Morzaria is currently deep into discussions about securing the funding to get this plant refurbished, and although he’s not specific about the form the funding will take, it will likely have a substantial off-take component to it, and to involve minimal dilution to Cadence. 

 All told, this smaller-scale part of Amapa could be up and running within 12 months, producing around 400,000 tonnes per year of 65% iron ore product at a US$24 margin.

Recoveries won’t be too complicated, since the material has already been partly processed, and will be separated via magnetic separators and spirals.

But we’re not there yet.

“Our real drive is to get the financing done by September,” adds Morzaria. “We’re advancing well and circulating term sheets.”
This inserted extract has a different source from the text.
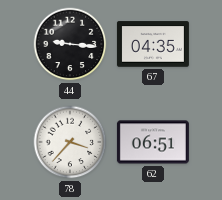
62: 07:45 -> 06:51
If Cadence can get this smaller project going it will build credibility when it comes to getting the larger operation into production. 

“It shows locally and more broadly that we can execute,” says Morzaria. 

“This is an interim solution to show cashflow and show operations and demonstrate that Amapa is a place you can invest in and take things forwards."

And, in due course, the money generated by the smaller-scale project could be allocated towards detailed engineering studies for the larger project, while they continue to work on securing a trade partner to provide the necessary balance sheet to develop the larger project.

That would certainly be a sensible and straightforward way forward, and one which the Cadence team now looks well set up to start delivering.